— Begin Information shown —

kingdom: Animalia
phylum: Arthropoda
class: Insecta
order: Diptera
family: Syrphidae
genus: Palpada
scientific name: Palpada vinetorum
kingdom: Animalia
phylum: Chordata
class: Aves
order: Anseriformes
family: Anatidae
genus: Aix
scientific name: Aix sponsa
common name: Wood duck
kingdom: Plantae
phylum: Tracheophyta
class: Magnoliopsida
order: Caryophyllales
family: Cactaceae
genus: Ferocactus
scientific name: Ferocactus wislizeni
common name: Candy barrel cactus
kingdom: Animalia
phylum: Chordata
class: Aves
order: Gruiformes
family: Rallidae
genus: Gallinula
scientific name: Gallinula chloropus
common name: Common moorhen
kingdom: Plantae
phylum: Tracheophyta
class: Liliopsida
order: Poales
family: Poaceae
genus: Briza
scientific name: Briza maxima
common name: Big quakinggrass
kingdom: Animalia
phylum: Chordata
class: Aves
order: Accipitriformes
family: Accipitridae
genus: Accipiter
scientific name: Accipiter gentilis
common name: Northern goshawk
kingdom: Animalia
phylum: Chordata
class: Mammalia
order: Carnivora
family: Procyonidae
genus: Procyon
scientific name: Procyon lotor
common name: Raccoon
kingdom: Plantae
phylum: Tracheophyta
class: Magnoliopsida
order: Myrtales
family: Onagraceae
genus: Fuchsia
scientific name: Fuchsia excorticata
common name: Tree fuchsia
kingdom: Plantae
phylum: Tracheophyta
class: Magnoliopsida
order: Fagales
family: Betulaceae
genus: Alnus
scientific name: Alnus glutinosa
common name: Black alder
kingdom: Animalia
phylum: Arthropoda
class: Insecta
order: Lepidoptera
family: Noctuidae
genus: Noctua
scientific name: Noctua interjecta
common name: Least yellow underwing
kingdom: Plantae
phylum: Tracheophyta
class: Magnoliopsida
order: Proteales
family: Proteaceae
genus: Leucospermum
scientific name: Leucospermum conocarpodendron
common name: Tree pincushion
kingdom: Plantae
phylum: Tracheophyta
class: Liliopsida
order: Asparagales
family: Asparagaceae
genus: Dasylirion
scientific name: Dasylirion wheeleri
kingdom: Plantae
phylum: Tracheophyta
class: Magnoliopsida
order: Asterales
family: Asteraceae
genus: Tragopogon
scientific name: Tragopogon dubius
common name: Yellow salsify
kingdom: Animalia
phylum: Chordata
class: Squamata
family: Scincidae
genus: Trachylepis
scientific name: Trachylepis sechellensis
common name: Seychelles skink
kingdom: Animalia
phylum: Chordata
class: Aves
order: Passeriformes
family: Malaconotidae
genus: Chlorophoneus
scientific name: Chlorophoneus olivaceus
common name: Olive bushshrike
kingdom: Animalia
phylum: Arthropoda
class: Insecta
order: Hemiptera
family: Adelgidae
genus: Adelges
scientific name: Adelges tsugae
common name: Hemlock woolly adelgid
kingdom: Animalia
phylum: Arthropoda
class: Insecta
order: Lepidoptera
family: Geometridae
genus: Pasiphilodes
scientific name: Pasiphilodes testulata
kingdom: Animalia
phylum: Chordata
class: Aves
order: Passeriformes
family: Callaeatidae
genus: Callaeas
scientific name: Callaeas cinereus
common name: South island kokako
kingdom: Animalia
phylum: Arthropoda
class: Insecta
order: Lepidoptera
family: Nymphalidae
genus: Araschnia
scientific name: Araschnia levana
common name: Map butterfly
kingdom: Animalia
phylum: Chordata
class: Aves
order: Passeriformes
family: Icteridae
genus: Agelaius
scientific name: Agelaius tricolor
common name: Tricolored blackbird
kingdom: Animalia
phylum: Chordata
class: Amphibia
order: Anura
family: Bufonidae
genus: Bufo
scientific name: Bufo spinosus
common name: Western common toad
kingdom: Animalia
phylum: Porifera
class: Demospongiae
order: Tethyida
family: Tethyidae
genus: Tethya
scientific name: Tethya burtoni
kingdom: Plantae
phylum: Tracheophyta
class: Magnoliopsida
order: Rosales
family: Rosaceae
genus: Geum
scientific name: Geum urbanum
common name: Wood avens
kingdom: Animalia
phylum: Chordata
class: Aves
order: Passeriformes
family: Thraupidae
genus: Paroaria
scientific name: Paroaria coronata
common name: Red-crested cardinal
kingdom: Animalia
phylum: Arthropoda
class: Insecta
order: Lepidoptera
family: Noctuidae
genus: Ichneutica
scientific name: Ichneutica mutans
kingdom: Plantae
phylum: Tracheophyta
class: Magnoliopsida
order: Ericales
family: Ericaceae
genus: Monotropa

— End Information shown —

Rewrite the records above, changing every "common name" to "vernacular name" and leaving everything else the same.

__Answer to the task__:
kingdom: Animalia
phylum: Arthropoda
class: Insecta
order: Diptera
family: Syrphidae
genus: Palpada
scientific name: Palpada vinetorum
kingdom: Animalia
phylum: Chordata
class: Aves
order: Anseriformes
family: Anatidae
genus: Aix
scientific name: Aix sponsa
vernacular name: Wood duck
kingdom: Plantae
phylum: Tracheophyta
class: Magnoliopsida
order: Caryophyllales
family: Cactaceae
genus: Ferocactus
scientific name: Ferocactus wislizeni
vernacular name: Candy barrel cactus
kingdom: Animalia
phylum: Chordata
class: Aves
order: Gruiformes
family: Rallidae
genus: Gallinula
scientific name: Gallinula chloropus
vernacular name: Common moorhen
kingdom: Plantae
phylum: Tracheophyta
class: Liliopsida
order: Poales
family: Poaceae
genus: Briza
scientific name: Briza maxima
vernacular name: Big quakinggrass
kingdom: Animalia
phylum: Chordata
class: Aves
order: Accipitriformes
family: Accipitridae
genus: Accipiter
scientific name: Accipiter gentilis
vernacular name: Northern goshawk
kingdom: Animalia
phylum: Chordata
class: Mammalia
order: Carnivora
family: Procyonidae
genus: Procyon
scientific name: Procyon lotor
vernacular name: Raccoon
kingdom: Plantae
phylum: Tracheophyta
class: Magnoliopsida
order: Myrtales
family: Onagraceae
genus: Fuchsia
scientific name: Fuchsia excorticata
vernacular name: Tree fuchsia
kingdom: Plantae
phylum: Tracheophyta
class: Magnoliopsida
order: Fagales
family: Betulaceae
genus: Alnus
scientific name: Alnus glutinosa
vernacular name: Black alder
kingdom: Animalia
phylum: Arthropoda
class: Insecta
order: Lepidoptera
family: Noctuidae
genus: Noctua
scientific name: Noctua interjecta
vernacular name: Least yellow underwing
kingdom: Plantae
phylum: Tracheophyta
class: Magnoliopsida
order: Proteales
family: Proteaceae
genus: Leucospermum
scientific name: Leucospermum conocarpodendron
vernacular name: Tree pincushion
kingdom: Plantae
phylum: Tracheophyta
class: Liliopsida
order: Asparagales
family: Asparagaceae
genus: Dasylirion
scientific name: Dasylirion wheeleri
kingdom: Plantae
phylum: Tracheophyta
class: Magnoliopsida
order: Asterales
family: Asteraceae
genus: Tragopogon
scientific name: Tragopogon dubius
vernacular name: Yellow salsify
kingdom: Animalia
phylum: Chordata
class: Squamata
family: Scincidae
genus: Trachylepis
scientific name: Trachylepis sechellensis
vernacular name: Seychelles skink
kingdom: Animalia
phylum: Chordata
class: Aves
order: Passeriformes
family: Malaconotidae
genus: Chlorophoneus
scientific name: Chlorophoneus olivaceus
vernacular name: Olive bushshrike
kingdom: Animalia
phylum: Arthropoda
class: Insecta
order: Hemiptera
family: Adelgidae
genus: Adelges
scientific name: Adelges tsugae
vernacular name: Hemlock woolly adelgid
kingdom: Animalia
phylum: Arthropoda
class: Insecta
order: Lepidoptera
family: Geometridae
genus: Pasiphilodes
scientific name: Pasiphilodes testulata
kingdom: Animalia
phylum: Chordata
class: Aves
order: Passeriformes
family: Callaeatidae
genus: Callaeas
scientific name: Callaeas cinereus
vernacular name: South island kokako
kingdom: Animalia
phylum: Arthropoda
class: Insecta
order: Lepidoptera
family: Nymphalidae
genus: Araschnia
scientific name: Araschnia levana
vernacular name: Map butterfly
kingdom: Animalia
phylum: Chordata
class: Aves
order: Passeriformes
family: Icteridae
genus: Agelaius
scientific name: Agelaius tricolor
vernacular name: Tricolored blackbird
kingdom: Animalia
phylum: Chordata
class: Amphibia
order: Anura
family: Bufonidae
genus: Bufo
scientific name: Bufo spinosus
vernacular name: Western common toad
kingdom: Animalia
phylum: Porifera
class: Demospongiae
order: Tethyida
family: Tethyidae
genus: Tethya
scientific name: Tethya burtoni
kingdom: Plantae
phylum: Tracheophyta
class: Magnoliopsida
order: Rosales
family: Rosaceae
genus: Geum
scientific name: Geum urbanum
vernacular name: Wood avens
kingdom: Animalia
phylum: Chordata
class: Aves
order: Passeriformes
family: Thraupidae
genus: Paroaria
scientific name: Paroaria coronata
vernacular name: Red-crested cardinal
kingdom: Animalia
phylum: Arthropoda
class: Insecta
order: Lepidoptera
family: Noctuidae
genus: Ichneutica
scientific name: Ichneutica mutans
kingdom: Plantae
phylum: Tracheophyta
class: Magnoliopsida
order: Ericales
family: Ericaceae
genus: Monotropa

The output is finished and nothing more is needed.